=== EXERCISE OBJECTIVE ===
Keep each line of the material that includes "antes", and leave out the rest.

=== DATA PROVIDED ===
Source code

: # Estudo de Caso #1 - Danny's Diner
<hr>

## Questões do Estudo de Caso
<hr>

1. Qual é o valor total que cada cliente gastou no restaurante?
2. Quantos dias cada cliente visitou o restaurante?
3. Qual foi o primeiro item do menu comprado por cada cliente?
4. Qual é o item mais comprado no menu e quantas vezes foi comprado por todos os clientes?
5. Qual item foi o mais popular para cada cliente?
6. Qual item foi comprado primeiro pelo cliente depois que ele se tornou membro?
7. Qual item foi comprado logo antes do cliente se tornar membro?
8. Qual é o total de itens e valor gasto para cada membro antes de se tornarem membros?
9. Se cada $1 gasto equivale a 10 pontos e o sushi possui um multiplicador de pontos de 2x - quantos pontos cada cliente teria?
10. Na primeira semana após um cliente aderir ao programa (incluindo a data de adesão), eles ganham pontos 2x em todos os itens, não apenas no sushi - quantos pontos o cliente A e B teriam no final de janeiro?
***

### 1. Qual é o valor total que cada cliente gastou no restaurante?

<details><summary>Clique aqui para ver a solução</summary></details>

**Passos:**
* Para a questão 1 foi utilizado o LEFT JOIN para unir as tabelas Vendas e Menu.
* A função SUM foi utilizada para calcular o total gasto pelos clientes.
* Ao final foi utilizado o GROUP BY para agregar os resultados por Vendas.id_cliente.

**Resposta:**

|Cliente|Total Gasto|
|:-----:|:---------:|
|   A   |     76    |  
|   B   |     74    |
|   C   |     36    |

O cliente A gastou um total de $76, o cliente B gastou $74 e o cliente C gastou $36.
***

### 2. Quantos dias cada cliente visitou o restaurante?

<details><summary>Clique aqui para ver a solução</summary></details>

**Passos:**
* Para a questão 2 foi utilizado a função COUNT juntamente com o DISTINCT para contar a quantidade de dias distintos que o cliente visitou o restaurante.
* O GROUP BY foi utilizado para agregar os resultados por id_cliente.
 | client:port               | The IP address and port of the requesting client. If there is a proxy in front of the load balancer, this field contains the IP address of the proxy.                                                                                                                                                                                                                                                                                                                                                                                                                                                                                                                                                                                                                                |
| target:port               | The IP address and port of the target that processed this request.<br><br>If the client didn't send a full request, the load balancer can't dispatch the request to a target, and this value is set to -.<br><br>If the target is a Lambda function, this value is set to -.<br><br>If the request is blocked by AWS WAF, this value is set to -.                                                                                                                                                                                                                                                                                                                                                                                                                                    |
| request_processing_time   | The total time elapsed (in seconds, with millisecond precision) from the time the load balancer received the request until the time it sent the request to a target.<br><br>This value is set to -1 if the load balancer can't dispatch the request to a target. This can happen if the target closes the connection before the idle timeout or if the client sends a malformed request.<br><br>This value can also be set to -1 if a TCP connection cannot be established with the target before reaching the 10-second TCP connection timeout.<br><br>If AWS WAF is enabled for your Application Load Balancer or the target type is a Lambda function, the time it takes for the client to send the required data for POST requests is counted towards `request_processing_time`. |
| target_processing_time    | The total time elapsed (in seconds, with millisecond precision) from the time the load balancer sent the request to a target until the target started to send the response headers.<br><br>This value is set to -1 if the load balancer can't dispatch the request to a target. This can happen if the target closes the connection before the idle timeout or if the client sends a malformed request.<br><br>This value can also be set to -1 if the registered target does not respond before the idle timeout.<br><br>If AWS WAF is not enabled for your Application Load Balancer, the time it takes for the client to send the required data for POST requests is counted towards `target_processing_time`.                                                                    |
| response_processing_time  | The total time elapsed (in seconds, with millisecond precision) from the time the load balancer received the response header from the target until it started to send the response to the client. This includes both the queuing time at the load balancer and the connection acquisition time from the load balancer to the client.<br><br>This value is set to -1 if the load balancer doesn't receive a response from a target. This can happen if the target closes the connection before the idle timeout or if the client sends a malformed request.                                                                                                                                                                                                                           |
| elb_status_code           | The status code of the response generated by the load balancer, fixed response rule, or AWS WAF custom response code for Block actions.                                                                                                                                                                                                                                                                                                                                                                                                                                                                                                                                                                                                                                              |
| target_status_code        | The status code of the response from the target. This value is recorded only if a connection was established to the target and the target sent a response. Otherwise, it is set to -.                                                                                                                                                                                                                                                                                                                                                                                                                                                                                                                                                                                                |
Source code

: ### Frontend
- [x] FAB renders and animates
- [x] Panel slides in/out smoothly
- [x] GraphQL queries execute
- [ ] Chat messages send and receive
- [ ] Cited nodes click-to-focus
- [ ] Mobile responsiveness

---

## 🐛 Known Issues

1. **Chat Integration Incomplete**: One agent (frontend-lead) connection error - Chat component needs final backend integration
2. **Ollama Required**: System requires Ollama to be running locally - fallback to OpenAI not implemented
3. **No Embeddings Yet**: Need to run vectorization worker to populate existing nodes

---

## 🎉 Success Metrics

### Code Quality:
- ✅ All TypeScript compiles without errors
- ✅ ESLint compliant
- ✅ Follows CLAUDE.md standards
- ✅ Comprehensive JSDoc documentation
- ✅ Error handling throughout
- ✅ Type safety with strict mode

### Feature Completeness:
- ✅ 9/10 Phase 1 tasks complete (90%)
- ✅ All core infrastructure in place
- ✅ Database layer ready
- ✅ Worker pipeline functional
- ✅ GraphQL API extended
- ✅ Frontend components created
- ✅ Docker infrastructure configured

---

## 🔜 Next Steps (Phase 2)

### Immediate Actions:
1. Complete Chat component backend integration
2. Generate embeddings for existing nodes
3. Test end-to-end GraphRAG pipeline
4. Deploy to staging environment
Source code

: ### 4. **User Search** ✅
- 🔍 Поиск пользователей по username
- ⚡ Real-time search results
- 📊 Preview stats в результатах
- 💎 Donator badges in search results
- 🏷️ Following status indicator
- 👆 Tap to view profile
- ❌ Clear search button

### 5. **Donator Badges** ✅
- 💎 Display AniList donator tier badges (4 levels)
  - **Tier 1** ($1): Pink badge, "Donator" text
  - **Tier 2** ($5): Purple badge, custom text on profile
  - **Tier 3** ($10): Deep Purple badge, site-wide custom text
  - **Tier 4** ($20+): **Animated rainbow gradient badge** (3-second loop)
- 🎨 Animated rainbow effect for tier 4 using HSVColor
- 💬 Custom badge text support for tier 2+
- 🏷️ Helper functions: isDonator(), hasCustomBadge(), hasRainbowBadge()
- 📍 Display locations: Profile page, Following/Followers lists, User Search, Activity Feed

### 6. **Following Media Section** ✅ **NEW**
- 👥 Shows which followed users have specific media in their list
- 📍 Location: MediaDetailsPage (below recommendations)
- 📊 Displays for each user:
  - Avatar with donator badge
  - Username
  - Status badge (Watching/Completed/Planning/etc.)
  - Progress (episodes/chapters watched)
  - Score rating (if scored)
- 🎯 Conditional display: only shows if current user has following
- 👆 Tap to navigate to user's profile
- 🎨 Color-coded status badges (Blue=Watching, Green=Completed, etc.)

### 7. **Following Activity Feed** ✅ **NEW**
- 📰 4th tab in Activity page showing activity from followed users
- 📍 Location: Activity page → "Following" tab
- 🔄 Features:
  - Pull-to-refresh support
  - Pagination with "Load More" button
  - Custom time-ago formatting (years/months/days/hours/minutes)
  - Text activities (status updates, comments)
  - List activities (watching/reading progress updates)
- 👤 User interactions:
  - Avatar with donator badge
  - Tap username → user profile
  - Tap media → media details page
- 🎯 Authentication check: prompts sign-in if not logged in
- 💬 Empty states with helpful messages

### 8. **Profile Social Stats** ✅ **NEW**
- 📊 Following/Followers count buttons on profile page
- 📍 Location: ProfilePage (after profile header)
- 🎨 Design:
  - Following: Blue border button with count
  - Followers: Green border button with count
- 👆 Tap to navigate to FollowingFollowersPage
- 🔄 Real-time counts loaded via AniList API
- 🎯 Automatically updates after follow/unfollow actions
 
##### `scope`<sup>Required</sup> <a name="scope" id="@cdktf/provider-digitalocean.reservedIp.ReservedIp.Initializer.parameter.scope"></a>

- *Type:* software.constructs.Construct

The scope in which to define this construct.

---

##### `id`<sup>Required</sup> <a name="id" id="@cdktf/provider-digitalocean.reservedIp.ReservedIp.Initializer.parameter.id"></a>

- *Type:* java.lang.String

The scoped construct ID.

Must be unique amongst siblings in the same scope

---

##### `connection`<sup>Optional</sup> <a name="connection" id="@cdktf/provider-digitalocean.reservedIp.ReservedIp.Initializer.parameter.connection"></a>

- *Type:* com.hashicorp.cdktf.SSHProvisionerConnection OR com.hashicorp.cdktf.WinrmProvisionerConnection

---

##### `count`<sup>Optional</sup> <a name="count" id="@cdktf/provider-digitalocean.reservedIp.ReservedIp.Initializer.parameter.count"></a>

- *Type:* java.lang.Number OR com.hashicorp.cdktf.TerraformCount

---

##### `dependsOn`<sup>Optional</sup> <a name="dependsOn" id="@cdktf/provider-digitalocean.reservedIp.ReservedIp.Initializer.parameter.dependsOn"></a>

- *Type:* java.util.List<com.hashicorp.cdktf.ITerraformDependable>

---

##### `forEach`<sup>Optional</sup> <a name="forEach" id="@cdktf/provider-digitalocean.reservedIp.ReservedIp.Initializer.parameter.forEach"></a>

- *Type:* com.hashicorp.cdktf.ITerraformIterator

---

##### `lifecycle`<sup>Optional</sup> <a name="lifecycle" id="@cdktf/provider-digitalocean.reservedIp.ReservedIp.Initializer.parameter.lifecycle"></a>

=== RESULT BELOW ===
7. Qual item foi comprado logo antes do cliente se tornar membro?
8. Qual é o total de itens e valor gasto para cada membro antes de se tornarem membros?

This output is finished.